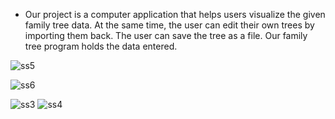 

- Our project is a computer application that helps users visualize the given
family tree data. At the same time, the user can edit their own trees by
importing them back. The user can save the tree as a file. Our family tree
program holds the data entered.

![ss5](https://user-images.githubusercontent.com/63734506/149397104-44dcd15e-276b-44f2-9adc-44560ecbb1bb.png)

![ss6](https://user-images.githubusercontent.com/63734506/149397115-323c4d7c-48e3-489a-a8c7-2474bd628277.png)

![ss3](https://user-images.githubusercontent.com/63734506/149387992-7bcb7401-c22b-4552-8e30-84e01b98c1c7.png)
![ss4](https://user-images.githubusercontent.com/63734506/149388002-f50b716c-2da3-4f72-b3af-f6bd572f378f.png)
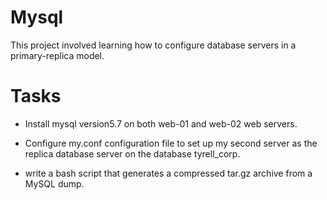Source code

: # Mysql

This project involved learning how to configure database servers in a primary-replica model.

# Tasks

* Install mysql version5.7 on both web-01 and web-02 web servers.

* Configure my.conf configuration file to set up my second server as the replica database server on the database tyrell_corp.

* write a bash script that generates a compressed tar.gz archive from a MySQL dump.
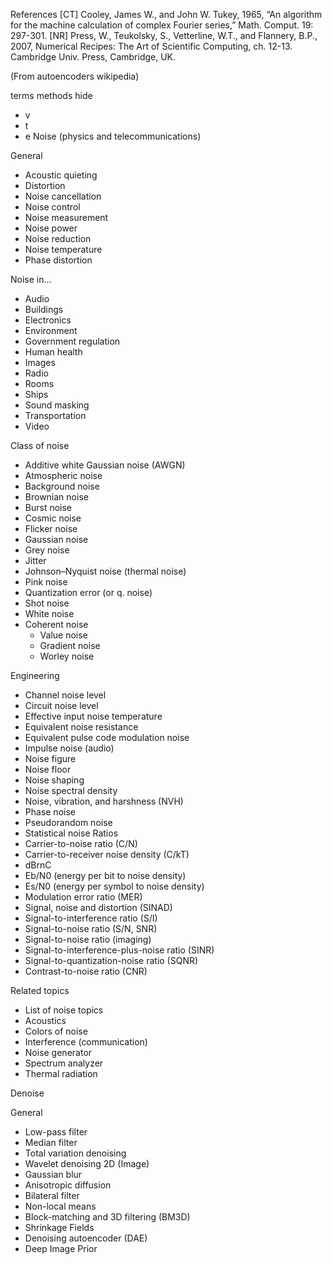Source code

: 

References
[CT]	Cooley, James W., and John W. Tukey, 1965, “An algorithm for the machine calculation of complex Fourier series,” Math. Comput. 19: 297-301.
[NR]	Press, W., Teukolsky, S., Vetterline, W.T., and Flannery, B.P., 2007, Numerical Recipes: The Art of Scientific Computing, ch. 12-13. Cambridge Univ. Press, Cambridge, UK.


(From autoencoders wikipedia)

terms
methods
hide
* v
* t
* e
Noise (physics and telecommunications)

General
* Acoustic quieting
* Distortion
* Noise cancellation
* Noise control
* Noise measurement
* Noise power
* Noise reduction
* Noise temperature
* Phase distortion

Noise in...
* Audio
* Buildings
* Electronics
* Environment
* Government regulation
* Human health
* Images
* Radio
* Rooms
* Ships
* Sound masking
* Transportation
* Video

Class of noise
* Additive white Gaussian noise (AWGN)
* Atmospheric noise
* Background noise
* Brownian noise
* Burst noise
* Cosmic noise
* Flicker noise
* Gaussian noise
* Grey noise
* Jitter
* Johnson–Nyquist noise (thermal noise)
* Pink noise
* Quantization error (or q. noise)
* Shot noise
* White noise
* Coherent noise 
    * Value noise
    * Gradient noise
    * Worley noise

Engineering
* Channel noise level
* Circuit noise level
* Effective input noise temperature
* Equivalent noise resistance
* Equivalent pulse code modulation noise
* Impulse noise (audio)
* Noise figure
* Noise floor
* Noise shaping
* Noise spectral density
* Noise, vibration, and harshness (NVH)
* Phase noise
* Pseudorandom noise
* Statistical noise
Ratios
* Carrier-to-noise ratio (C/N)
* Carrier-to-receiver noise density (C/kT)
* dBrnC
* Eb/N0 (energy per bit to noise density)
* Es/N0 (energy per symbol to noise density)
* Modulation error ratio (MER)
* Signal, noise and distortion (SINAD)
* Signal-to-interference ratio (S/I)
* Signal-to-noise ratio (S/N, SNR)
* Signal-to-noise ratio (imaging)
* Signal-to-interference-plus-noise ratio (SINR)
* Signal-to-quantization-noise ratio (SQNR)
* Contrast-to-noise ratio (CNR)

Related topics
* List of noise topics
* Acoustics
* Colors of noise
* Interference (communication)
* Noise generator
* Spectrum analyzer
* Thermal radiation

Denoise

General
* Low-pass filter
* Median filter
* Total variation denoising
* Wavelet denoising
2D (Image)
* Gaussian blur
* Anisotropic diffusion
* Bilateral filter
* Non-local means
* Block-matching and 3D filtering (BM3D)
* Shrinkage Fields
* Denoising autoencoder (DAE)
* Deep Image Prior
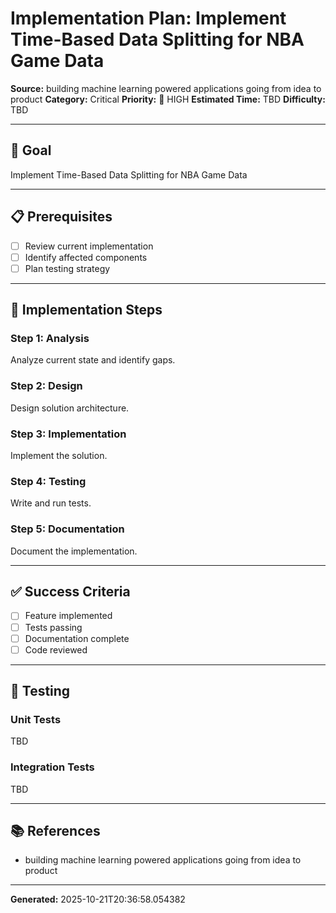 # Implementation Plan: Implement Time-Based Data Splitting for NBA Game Data

**Source:** building machine learning powered applications going from idea to product
**Category:** Critical
**Priority:** 🔴 HIGH
**Estimated Time:** TBD
**Difficulty:** TBD

---

## 🎯 Goal

Implement Time-Based Data Splitting for NBA Game Data

---

## 📋 Prerequisites

- [ ] Review current implementation
- [ ] Identify affected components
- [ ] Plan testing strategy

---

## 🔧 Implementation Steps

### Step 1: Analysis

Analyze current state and identify gaps.

### Step 2: Design

Design solution architecture.

### Step 3: Implementation

Implement the solution.

### Step 4: Testing

Write and run tests.

### Step 5: Documentation

Document the implementation.

---

## ✅ Success Criteria

- [ ] Feature implemented
- [ ] Tests passing
- [ ] Documentation complete
- [ ] Code reviewed

---

## 🧪 Testing

### Unit Tests

TBD

### Integration Tests

TBD

---

## 📚 References

- building machine learning powered applications going from idea to product

---

**Generated:** 2025-10-21T20:36:58.054382
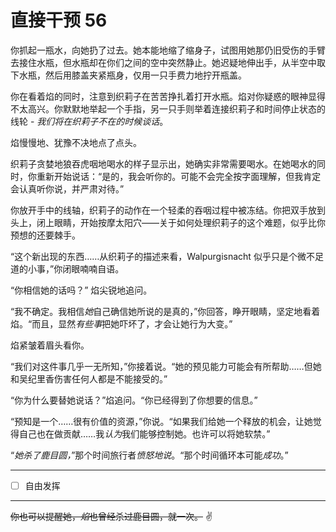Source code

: # 直接干预 56

你抓起一瓶水，向她扔了过去。她本能地缩了缩身子，试图用她那仍旧受伤的手臂去接住水瓶，但水瓶却在你们之间的空中突然静止。她迟疑地伸出手，从半空中取下水瓶，然后用膝盖夹紧瓶身，仅用一只手费力地拧开瓶盖。

你在看着焰的同时，注意到织莉子在苦苦挣扎着打开水瓶。焰对你疑惑的眼神显得不太高兴。你默默地举起一个手指，另一只手则举着连接织莉子和时间停止状态的线轮 - *我们将在织莉子不在的时候谈话*。

焰慢慢地、犹豫不决地点了点头。

织莉子贪婪地狼吞虎咽地喝水的样子显示出，她确实非常需要喝水。在她喝水的同时，你重新开始说话：“是的，我会听你的。可能不会完全按字面理解，但我肯定会认真听你说，并严肃对待。”

你放开手中的线轴，织莉子的动作在一个轻柔的吞咽过程中被冻结。你把双手放到头上，闭上眼睛，开始按摩太阳穴——关于如何处理织莉子的这个难题，似乎比你预想的还要棘手。

“这个新出现的东西……从织莉子的描述来看，Walpurgisnacht 似乎只是个微不足道的小事，”你闭眼喃喃自语。

“你相信她的话吗？” 焰尖锐地追问。

“我不确定。我相信*她*自己确信她所说的是真的，”你回答，睁开眼睛，坚定地看着焰。“而且，显然*有些事*把她吓坏了，才会让她行为大变。”

焰紧皱着眉头看你。

“我们对这件事几乎一无所知，”你接着说。“她的预见能力可能会有所帮助……但她和吴纪里香伤害任何人都是不能接受的。”

“你为什么要替她说话？”焰追问。“你已经得到了你想要的信息。”

“预知是一个……很有价值的资源，”你说。“如果我们给她一个释放的机会，让她觉得自己也在做贡献……我*认为*我们能够控制她。也许可以将她软禁。”

“*她杀了鹿目圆，*”那个时间旅行者*愤怒地说*。“那个时间循环本可能*成功*。”

---

- [ ] 自由发挥

---

~~你也可以提醒她，*焰*也曾经杀过鹿目圆，就一次。~~ ✌️
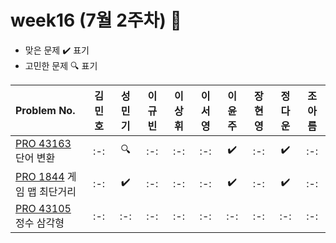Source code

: # week16 (7월 2주차) :pencil:

- 맞은 문제 :heavy_check_mark: 표기
- 고민한 문제 :mag: 표기

| Problem No. | 김민호 | 성민기 | 이규빈 | 이상휘 | 이서영 | 이윤주 | 장현영 | 정다운 | 조아름 | 
| :-------------------------------------------------------------------------------------- | :----: | :----: | :----: | :----: | :----: | :----: | :----: | :----: | :----: |
| [PRO 43163](https://school.programmers.co.kr/learn/courses/30/lessons/43163) 단어 변환 |   :-:   |   :mag:   |   :-:   |   :-:   |   :-:   |  :heavy_check_mark:   |   :-:   |   :heavy_check_mark:   |   :-:   |
| [PRO 1844](https://school.programmers.co.kr/learn/courses/30/lessons/1844) 게임 맵 최단거리 |   :-:   |   :heavy_check_mark:   |   :-:   |   :-:   |   :-:   |   :heavy_check_mark:  |   :-:   |   :heavy_check_mark:   |   :-:   |
| [PRO 43105](https://school.programmers.co.kr/learn/courses/30/lessons/43105) 정수 삼각형 |   :-:   |   :-:   |  :-:   |   :-:   |   :-:   |   :-:   |  :-:    |   :-:   |   :-:   |

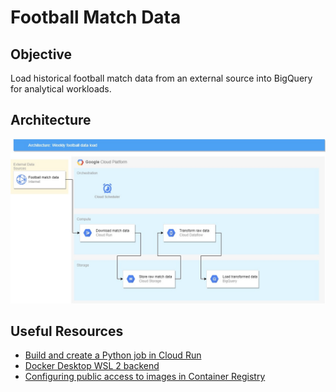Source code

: # Football Match Data
## Objective
Load historical football match data from an external source into BigQuery for analytical workloads.
## Architecture
![Football Match Data Architecture](documentation/football_match_data.jpg)
## Useful Resources
- [Build and create a Python job in Cloud Run](https://cloud.google.com/run/docs/quickstarts/jobs/build-create-python)
- [Docker Desktop WSL 2 backend](https://docs.docker.com/desktop/windows/wsl/)
- [Configuring public access to images in Container Registry](https://cloud.google.com/container-registry/docs/access-control#public)
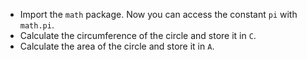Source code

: + Import the `math` package. Now you can access the constant `pi` with `math.pi`.
+ Calculate the circumference of the circle and store it in `C`.
+ Calculate the area of the circle and store it in `A`.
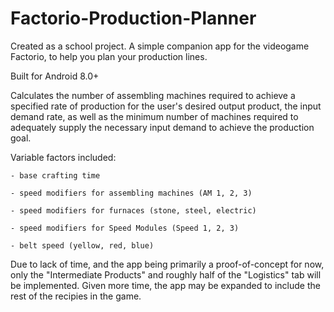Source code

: # Factorio-Production-Planner

Created as a school project. A simple companion app for the videogame Factorio, to help you plan your production lines. 

Built for Android 8.0+

Calculates the number of assembling machines required to achieve a specified rate of production for the user's desired output product, the input demand rate, as well as the minimum number of machines required to adequately supply the necessary input demand to achieve the production goal.

Variable factors included:

	- base crafting time
	
	- speed modifiers for assembling machines (AM 1, 2, 3)
	
	- speed modifiers for furnaces (stone, steel, electric)
	
	- speed modifiers for Speed Modules (Speed 1, 2, 3)
	
	- belt speed (yellow, red, blue)

Due to lack of time, and the app being primarily a proof-of-concept for now, only the "Intermediate Products" and roughly half of the "Logistics" tab will be implemented. Given more time, the app may be expanded to include the rest of the recipies in the game.
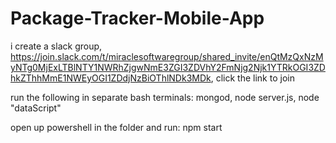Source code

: # Package-Tracker-Mobile-App
i create a slack group, https://join.slack.com/t/miraclesoftwaregroup/shared_invite/enQtMzQxNzMyNTg0MjExLTBlNTY1NWRhZjgwNmE3ZGI3ZDVhY2FmNjg2Njk1YTRkOGI3ZDhkZThhMmE1NWEyOGI1ZDdjNzBiOThlNDk3MDk, click the link to join

run the following in separate bash terminals: mongod, node server.js, node "dataScript"

open up powershell in the folder and run: npm start
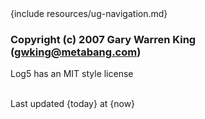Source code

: <div id="footer">
{include resources/ug-navigation.md}

### Copyright (c) 2007 Gary Warren King (gwking@metabang.com) 

Log5 has an MIT style license

<br>
<div id="timestamp">Last updated {today} at {now}</div>
</div>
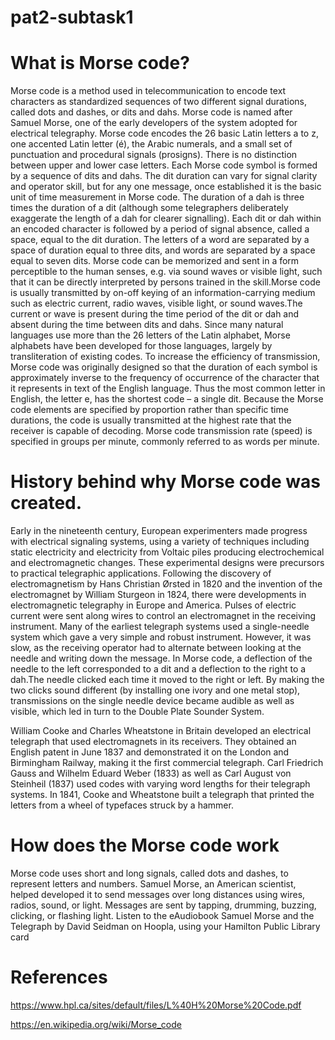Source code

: # pat2-subtask1  
# What is Morse code?
Morse code is a method used in telecommunication to encode text characters as standardized sequences of two different signal durations, called dots and dashes, or dits and dahs. Morse code is named after Samuel Morse, one of the early developers of the system adopted for electrical telegraphy. 
Morse code encodes the 26 basic Latin letters a to z, one accented Latin letter (é), the Arabic numerals, and a small set of punctuation and procedural signals (prosigns). There is no distinction between upper and lower case letters. Each Morse code symbol is formed by a sequence of dits and dahs. The dit duration can vary for signal clarity and operator skill, but for any one message, once established it is the basic unit of time measurement in Morse code. The duration of a dah is three times the duration of a dit (although some telegraphers deliberately exaggerate the length of a dah for clearer signalling). Each dit or dah within an encoded character is followed by a period of signal absence, called a space, equal to the dit duration. The letters of a word are separated by a space of duration equal to three dits, and words are separated by a space equal to seven dits.
Morse code can be memorized and sent in a form perceptible to the human senses, e.g. via sound waves or visible light, such that it can be directly interpreted by persons trained in the skill.Morse code is usually transmitted by on-off keying of an information-carrying medium such as electric current, radio waves, visible light, or sound waves.The current or wave is present during the time period of the dit or dah and absent during the time between dits and dahs.
Since many natural languages use more than the 26 letters of the Latin alphabet, Morse alphabets have been developed for those languages, largely by transliteration of existing codes.
To increase the efficiency of transmission, Morse code was originally designed so that the duration of each symbol is approximately inverse to the frequency of occurrence of the character that it represents in text of the English language. Thus the most common letter in English, the letter e, has the shortest code – a single dit. Because the Morse code elements are specified by proportion rather than specific time durations, the code is usually transmitted at the highest rate that the receiver is capable of decoding. Morse code transmission rate (speed) is specified in groups per minute, commonly referred to as words per minute. 
# History behind why Morse code was created.
Early in the nineteenth century, European experimenters made progress with electrical signaling systems, using a variety of techniques including static electricity and electricity from Voltaic piles producing electrochemical and electromagnetic changes. These experimental designs were precursors to practical telegraphic applications.
Following the discovery of electromagnetism by Hans Christian Ørsted in 1820 and the invention of the electromagnet by William Sturgeon in 1824, there were developments in electromagnetic telegraphy in Europe and America. Pulses of electric current were sent along wires to control an electromagnet in the receiving instrument. Many of the earliest telegraph systems used a single-needle system which gave a very simple and robust instrument. However, it was slow, as the receiving operator had to alternate between looking at the needle and writing down the message. In Morse code, a deflection of the needle to the left corresponded to a dit and a deflection to the right to a dah.The needle clicked each time it moved to the right or left. By making the two clicks sound different (by installing one ivory and one metal stop), transmissions on the single needle device became audible as well as visible, which led in turn to the Double Plate Sounder System.

William Cooke and Charles Wheatstone in Britain developed an electrical telegraph that used electromagnets in its receivers. They obtained an English patent in June 1837 and demonstrated it on the London and Birmingham Railway, making it the first commercial telegraph. Carl Friedrich Gauss and Wilhelm Eduard Weber (1833) as well as Carl August von Steinheil (1837) used codes with varying word lengths for their telegraph systems. In 1841, Cooke and Wheatstone built a telegraph that printed the letters from a wheel of typefaces struck by a hammer.
# How does the Morse code work
Morse code uses short and long signals, called dots and dashes, to represent letters and numbers.
Samuel Morse, an American scientist, helped developed it to send messages over long distances
using wires, radios, sound, or light. Messages are sent by tapping, drumming, buzzing, clicking, or
flashing light. Listen to the eAudiobook Samuel Morse and the Telegraph by David Seidman on
Hoopla, using your Hamilton Public Library card 
# References
https://www.hpl.ca/sites/default/files/L%40H%20Morse%20Code.pdf

https://en.wikipedia.org/wiki/Morse_code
■ ■ ■ ■
### Description of the task
Using the records above, restate word for word the lines from the one with "and harshness (NVH)" through the one with "symbol to noise density)", both included.

### Result of this task
* Noise, vibration, and harshness (NVH)
* Phase noise
* Pseudorandom noise
* Statistical noise
Ratios
* Carrier-to-noise ratio (C/N)
* Carrier-to-receiver noise density (C/kT)
* dBrnC
* Eb/N0 (energy per bit to noise density)
* Es/N0 (energy per symbol to noise density)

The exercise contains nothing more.